#### [Task to complete]
Reproduce every row below character for character, with all line breaks and blank lines kept in place.

(Rows from a box-labeling dataset)
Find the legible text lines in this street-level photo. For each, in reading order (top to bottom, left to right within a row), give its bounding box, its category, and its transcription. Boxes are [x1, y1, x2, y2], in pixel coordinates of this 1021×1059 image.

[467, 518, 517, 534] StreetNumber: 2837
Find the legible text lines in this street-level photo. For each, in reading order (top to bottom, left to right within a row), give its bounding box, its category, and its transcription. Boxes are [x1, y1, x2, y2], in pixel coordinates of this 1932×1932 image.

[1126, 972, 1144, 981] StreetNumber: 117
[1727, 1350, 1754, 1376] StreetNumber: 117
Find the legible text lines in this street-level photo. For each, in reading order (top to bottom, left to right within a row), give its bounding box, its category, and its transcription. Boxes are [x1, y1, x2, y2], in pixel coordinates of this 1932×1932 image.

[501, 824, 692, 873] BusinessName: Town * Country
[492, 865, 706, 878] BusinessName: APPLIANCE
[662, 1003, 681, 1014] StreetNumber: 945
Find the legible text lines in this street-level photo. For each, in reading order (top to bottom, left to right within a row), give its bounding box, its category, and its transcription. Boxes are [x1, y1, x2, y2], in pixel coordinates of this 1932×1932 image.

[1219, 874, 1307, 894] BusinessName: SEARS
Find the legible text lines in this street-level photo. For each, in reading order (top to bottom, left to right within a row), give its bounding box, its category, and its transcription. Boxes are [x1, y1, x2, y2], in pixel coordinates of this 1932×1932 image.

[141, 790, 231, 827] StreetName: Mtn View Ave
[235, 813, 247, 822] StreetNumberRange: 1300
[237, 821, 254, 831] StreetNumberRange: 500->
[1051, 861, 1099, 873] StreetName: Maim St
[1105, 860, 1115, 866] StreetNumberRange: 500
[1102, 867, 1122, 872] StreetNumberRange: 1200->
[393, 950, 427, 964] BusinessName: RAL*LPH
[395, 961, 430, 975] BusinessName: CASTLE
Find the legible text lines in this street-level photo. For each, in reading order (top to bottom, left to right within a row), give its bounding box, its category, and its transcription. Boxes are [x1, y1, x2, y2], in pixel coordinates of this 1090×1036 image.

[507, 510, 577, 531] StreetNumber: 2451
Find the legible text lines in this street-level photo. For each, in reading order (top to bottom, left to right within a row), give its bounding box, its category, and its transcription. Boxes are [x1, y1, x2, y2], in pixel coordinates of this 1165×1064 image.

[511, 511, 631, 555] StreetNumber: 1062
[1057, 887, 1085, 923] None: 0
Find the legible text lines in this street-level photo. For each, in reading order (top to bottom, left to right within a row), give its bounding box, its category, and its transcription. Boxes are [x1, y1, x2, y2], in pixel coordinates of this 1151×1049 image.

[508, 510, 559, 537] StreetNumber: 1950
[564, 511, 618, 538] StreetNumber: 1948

#### [Task solution]
Find the legible text lines in this street-level photo. For each, in reading order (top to bottom, left to right within a row), give its bounding box, its category, and its transcription. Boxes are [x1, y1, x2, y2], in pixel coordinates of this 1021×1059 image.

[467, 518, 517, 534] StreetNumber: 2837
Find the legible text lines in this street-level photo. For each, in reading order (top to bottom, left to right within a row), give its bounding box, its category, and its transcription. Boxes are [x1, y1, x2, y2], in pixel coordinates of this 1932×1932 image.

[1126, 972, 1144, 981] StreetNumber: 117
[1727, 1350, 1754, 1376] StreetNumber: 117
Find the legible text lines in this street-level photo. For each, in reading order (top to bottom, left to right within a row), give its bounding box, its category, and its transcription. Boxes are [x1, y1, x2, y2], in pixel coordinates of this 1932×1932 image.

[501, 824, 692, 873] BusinessName: Town * Country
[492, 865, 706, 878] BusinessName: APPLIANCE
[662, 1003, 681, 1014] StreetNumber: 945
Find the legible text lines in this street-level photo. For each, in reading order (top to bottom, left to right within a row), give its bounding box, its category, and its transcription. Boxes are [x1, y1, x2, y2], in pixel coordinates of this 1932×1932 image.

[1219, 874, 1307, 894] BusinessName: SEARS
Find the legible text lines in this street-level photo. For each, in reading order (top to bottom, left to right within a row), give its bounding box, its category, and its transcription. Boxes are [x1, y1, x2, y2], in pixel coordinates of this 1932×1932 image.

[141, 790, 231, 827] StreetName: Mtn View Ave
[235, 813, 247, 822] StreetNumberRange: 1300
[237, 821, 254, 831] StreetNumberRange: 500->
[1051, 861, 1099, 873] StreetName: Maim St
[1105, 860, 1115, 866] StreetNumberRange: 500
[1102, 867, 1122, 872] StreetNumberRange: 1200->
[393, 950, 427, 964] BusinessName: RAL*LPH
[395, 961, 430, 975] BusinessName: CASTLE
Find the legible text lines in this street-level photo. For each, in reading order (top to bottom, left to right within a row), give its bounding box, its category, and its transcription. Boxes are [x1, y1, x2, y2], in pixel coordinates of this 1090×1036 image.

[507, 510, 577, 531] StreetNumber: 2451
Find the legible text lines in this street-level photo. For each, in reading order (top to bottom, left to right within a row), give its bounding box, its category, and its transcription. Boxes are [x1, y1, x2, y2], in pixel coordinates of this 1165×1064 image.

[511, 511, 631, 555] StreetNumber: 1062
[1057, 887, 1085, 923] None: 0
Find the legible text lines in this street-level photo. For each, in reading order (top to bottom, left to right within a row), give its bounding box, its category, and its transcription. Boxes are [x1, y1, x2, y2], in pixel coordinates of this 1151×1049 image.

[508, 510, 559, 537] StreetNumber: 1950
[564, 511, 618, 538] StreetNumber: 1948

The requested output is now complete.